United KingdomUnited Kingdom Rachel Lockwood, Brahms and Mendelssohn: Oxford Philomusica / Maxim Vengerov (violinist and conductor), Marios Papadopoulos (conductor), Sheldonian Theatre, Oxford, 3.5.2014 (CR)

Rachel Lockwood: Fantasia on an Original Theme
Brahms: Violin Concerto in D major, Op. 77
Mendelssohn: Symphony No. 3 in A minor ‘Scottish’, Op. 56


This seems to have been an auspicious week for violinist-conductors to make their appearance. Just a few days after Nikolaj Znaider’s latest collaboration with the London Symphony Orchestra, Maxim Vengerov both performed with and conducted the Oxford Philomusica in their ongoing series featuring some of the world’s most prominent violinists.

 The orchestra’s chief conductor, Marios Papadopoulos, led them in the first half, however, beginning with the premiere of Rachel Lockwood’s (born 1986) Fantasia on an Original Theme, composed for the orchestra’s fifteenth anniversary. In a fairly brief series of variations, the mood progresses from melancholia to jubilation as the tempo gradually increases. The fragmentary hints of the theme at the beginning in the cellos and horns could have been gilded a little more lucidly by the latter for the sake of structural clarity. Whether deliberately or not, the theme’s subsequent formation and metamorphosis sound like a condensed echo of Sibelius’s symphonic output, if not comprising any actual quotations. The gloomily suspended oscillations of the opening recall the beginning of Sibelius’s Fourth Symphony, while the outbreak of vigour in the Fantasia sound like the opening out of expansive vistas heralded in the confident melodies of the Second Symphony, and the Philomusica caught these moods well.

 In Brahms’s Violin Concerto, Papdopoulos set out with a rather deliberate, even turgid, articulation of the basic crotchet beat which worked against the work’s lyricism and more tender moments, only tamed by Vengerov’s entrance on the solo violin. However, this was not before an impressively apocalyptic build-up in the orchestra, perhaps meant to look back towards the more consistently stormy first movement of Brahms’s Piano Concerto No. 1. Thereafter the interpretation seemed to fall into place with Vengerov speaking alongside the orchestra essentially as a part of it, rather than set apart against it. Or at least, the mellow assurance of Vengerov’s playing on the violin gave that impression, as though bewitching the orchestra to follow suit. A fundamental part of this was his skill in weaving seamless lines of music from the four strings of the violin with just the slightest inflections of the bow – even the sequences of triple-stopped chords were cleanly executed without discontinuity or unevenness in tonal quality.

 The oboe’s opening melody in the Adagio did not linger, but again it seemed that Vengerov pulled the orchestra back just a little to probe more deeply into the emotional complexity of this music.
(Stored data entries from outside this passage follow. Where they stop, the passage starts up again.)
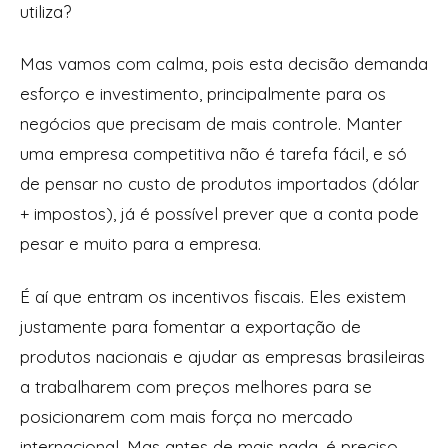
utiliza?
Mas vamos com calma, pois esta decisão demanda
esforço e investimento, principalmente para os
negócios que precisam de mais controle. Manter
uma empresa competitiva não é tarefa fácil, e só
de pensar no custo de produtos importados (dólar
+ impostos), já é possível prever que a conta pode
pesar e muito para a empresa.
É aí que entram os incentivos fiscais. Eles existem
justamente para fomentar a exportação de
produtos nacionais e ajudar as empresas brasileiras
a trabalharem com preços melhores para se
posicionarem com mais força no mercado
internacional. Mas antes de mais nada, é preciso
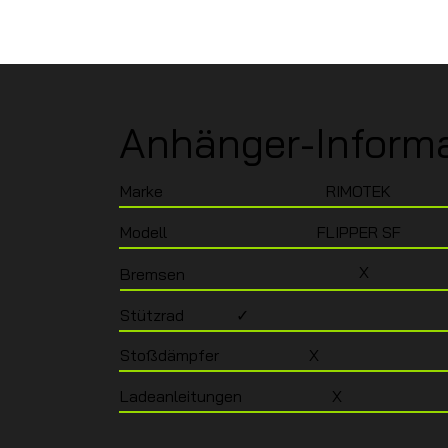
Anhänger-Inform
Marke
RIMOTEK
Modell
FLIPPER SF
X
Bremsen
Stützrad
✓
Stoßdämpfer
X
Ladeanleitungen
X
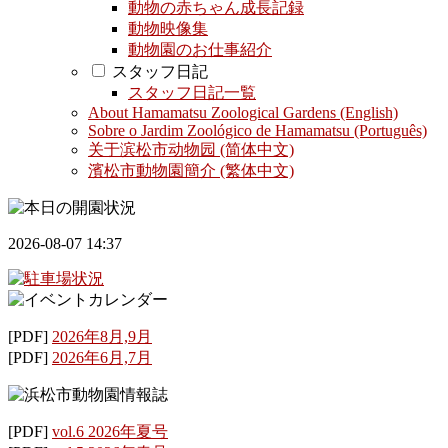
動物の赤ちゃん成長記録
動物映像集
動物園のお仕事紹介
スタッフ日記
スタッフ日記一覧
About Hamamatsu Zoological Gardens (English)
Sobre o Jardim Zoológico de Hamamatsu (Português)
关于滨松市动物园 (简体中文)
濱松市動物園簡介 (繁体中文)
2026-08-07 14:37
[PDF]
2026年8月,9月
[PDF]
2026年6月,7月
[PDF]
vol.6 2026年夏号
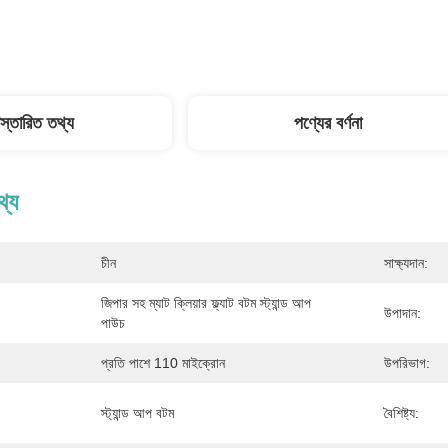
িস্তারিত তথ্য
পণ্যের বর্ণনা
থ্য
চীন
সাক্ষ্যদান:
জিপার সহ ম্যাট ক্লিয়ার ফ্ল্যাট বটম স্ট্যান্ড আপ 
উপাদান:
পাউচ
প্রতি পাশে 110 মাইক্রোন
উপরিভাগ:
স্ট্যান্ড আপ বটম
বৈশিষ্ট্য:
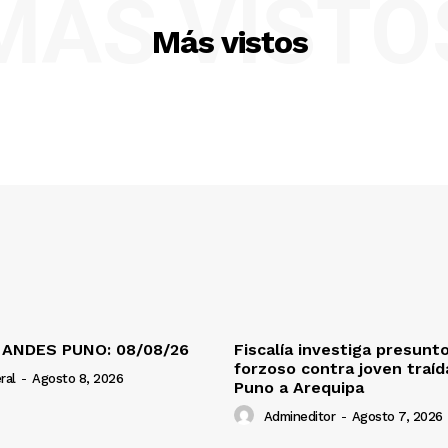
MÁS VISTO
Más vistos
 ANDES PUNO: 08/08/26
Fiscalía investiga presunt
forzoso contra joven traí
ral
-
Agosto 8, 2026
Puno a Arequipa
Admineditor
-
Agosto 7, 2026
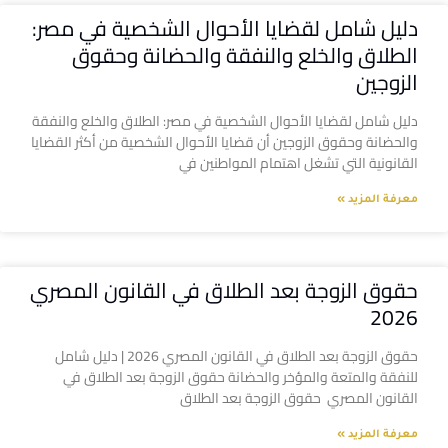
دليل شامل لقضايا الأحوال الشخصية في مصر:
الطلاق والخلع والنفقة والحضانة وحقوق
الزوجين
دليل شامل لقضايا الأحوال الشخصية في مصر: الطلاق والخلع والنفقة
والحضانة وحقوق الزوجين أن قضايا الأحوال الشخصية من أكثر القضايا
القانونية التي تشغل اهتمام المواطنين في
معرفة المزيد »
حقوق الزوجة بعد الطلاق في القانون المصري
2026
حقوق الزوجة بعد الطلاق في القانون المصري 2026 | دليل شامل
للنفقة والمتعة والمؤخر والحضانة حقوق الزوجة بعد الطلاق في
القانون المصري حقوق الزوجة بعد الطلاق
معرفة المزيد »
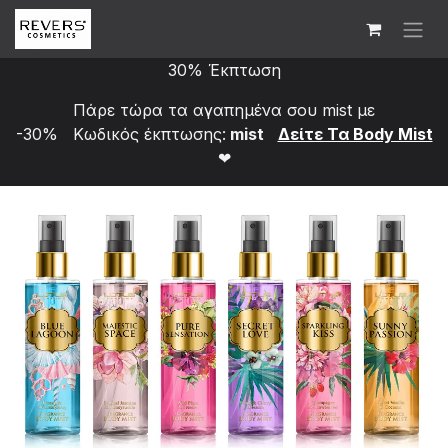
Skip to Content
30% Έκπτωση
Πάρε τώρα τα αγαπημένα σου mist με
-30% Κωδικός έκπτωσης:
mist
Δείτε Τα Bod​y Mist
❤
This served as a haven of contemplation before launching into a hefty account of the gypsy-style finale. Despite a momentous, symphonic sense of urgency which would have better suited the long first movement, the dance remained light enough on its feet, and sufficiently playful on Vengerov’s part, for all his fiery zeal.

 Schumann’s Symphony No. 4 was originally billed for the second half, but instead Vengerov conducted Mendelssohn’s ‘Scottish’ Symphony. Vengerov was as totally absorbed in his conducting as he had been in his playing on the violin, and even though his manner on the podium was relatively undemonstrative, he commanded a considerable expressive range from the Philomusica. For instance, after a stiff, icy opening to the whole work, there followed a hushed, mysterious rendition of the main Allegro theme which, nevertheless, was instilled with a sense of purpose. Each return of that theme remained gracefully poised amidst the prevailing high drama of the rest of the movement.

 The orchestra was not pared down at all for this performance, and sometimes the tuttis seemed too dense; for example in the contrasts with the otherwise fresh and alert main section of the Vivace second movement (the playing of the oboes and clarinets particularly commendable here), or in the heavily foreboding Adagio – although the final chords of the latter movement evinced a Brahmsian glow. Also, the majestic theme of the finale’s coda perhaps started too thickly, not creating a sense of emergence from the distance into full splendour. But the resplendent horns made for a stirring climax, capping a dramatic account of this movement and the Symphony overall. Vengerov demonstrated an essentially sound grasp of the work’s pace and structure, and it was not his fault if the matter of orchestral balance and weight would have been better addressed in an acoustic at least twice the size of the Sheldonian.